** Opening Passage provided block **
CD44-downregulation in multiple myeloma inhibits cytoskeleton rearrangement through actin depolymerization.

It is well known that multiple myeloma (MM) cells are highly dependent on the bone marrow (BM) microenvironment. However, the complex interactions and signaling pathways between MM cells and BM stromal cells remain inadequately defined. In this study, we employed an in vitro coculture model to investigate these interactions. We found that coculturing MM cells with BM-derived HS5 stromal cells stimulated the secretion of hyaluronic acid (HA) and interleukin-6 (IL-6), and significantly increased the expression of CD44 and F-actin stress fibers polymerization in MM cells. Among the three hyaluronan synthase (HAS) isoforms, HAS3 mRNA expression was most significantly elevated in MM cells following coculture with HS5. This coculture also resulted in upregulation of HAS3 and IL-6 mRNA in MM cells. Notably, MM cells in direct contact with HS5 cells exhibited higher proliferative capacity compared to those not in contact with the stromal cells. Additionally, coculturing MM cells with HS5 led to the formation of membrane protrusions in MM cells, with CD44 enrichment observed at these polarized regions. Further analysis revealed that Rac1 co-localizes with CD44 on MM cells within the coculture system, suggesting that Rac1 signaling plays a critical role in CD44-mediated cytoskeletal rearrangements. Importantly, silencing CD44 expression in MM cells reduced F-actin polymerization, as well as impaired MM cell migration and adhesion to HS5. Our findings highlight the involvement of the HA/CD44/F-actin pathway in MM-BM migration and adhesion, suggesting that CD44 may serve as a novel therapeutic target to disrupt the MM-BM microenvironment.
** Closing Passage provided block **
** Opening Dataset block **
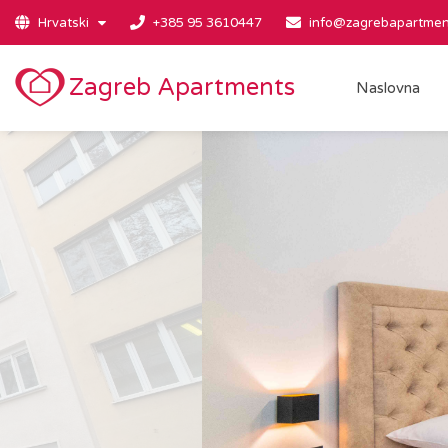
Hrvatski
+385 95 3610447
info@zagrebapartmen
Zagreb Apartments
Naslovna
** Closing Dataset block **
Questions>
(A) In the abstract on CD44 in multiple myeloma, which hyaluronan synthase isoform showed the largest rise in mRNA expression in MM cells after coculture with HS5?
(B) Please explain, in one to three sentences, why the abstract on CD44 in multiple myeloma suggests that Rac1 signaling plays a critical role in CD44-mediated cytoskeletal rearrangements.

Solution list>
(A) HAS3

(B) The abstract bases this on the finding that Rac1 co-localizes with CD44 on MM cells within the coculture system with HS5 stromal cells.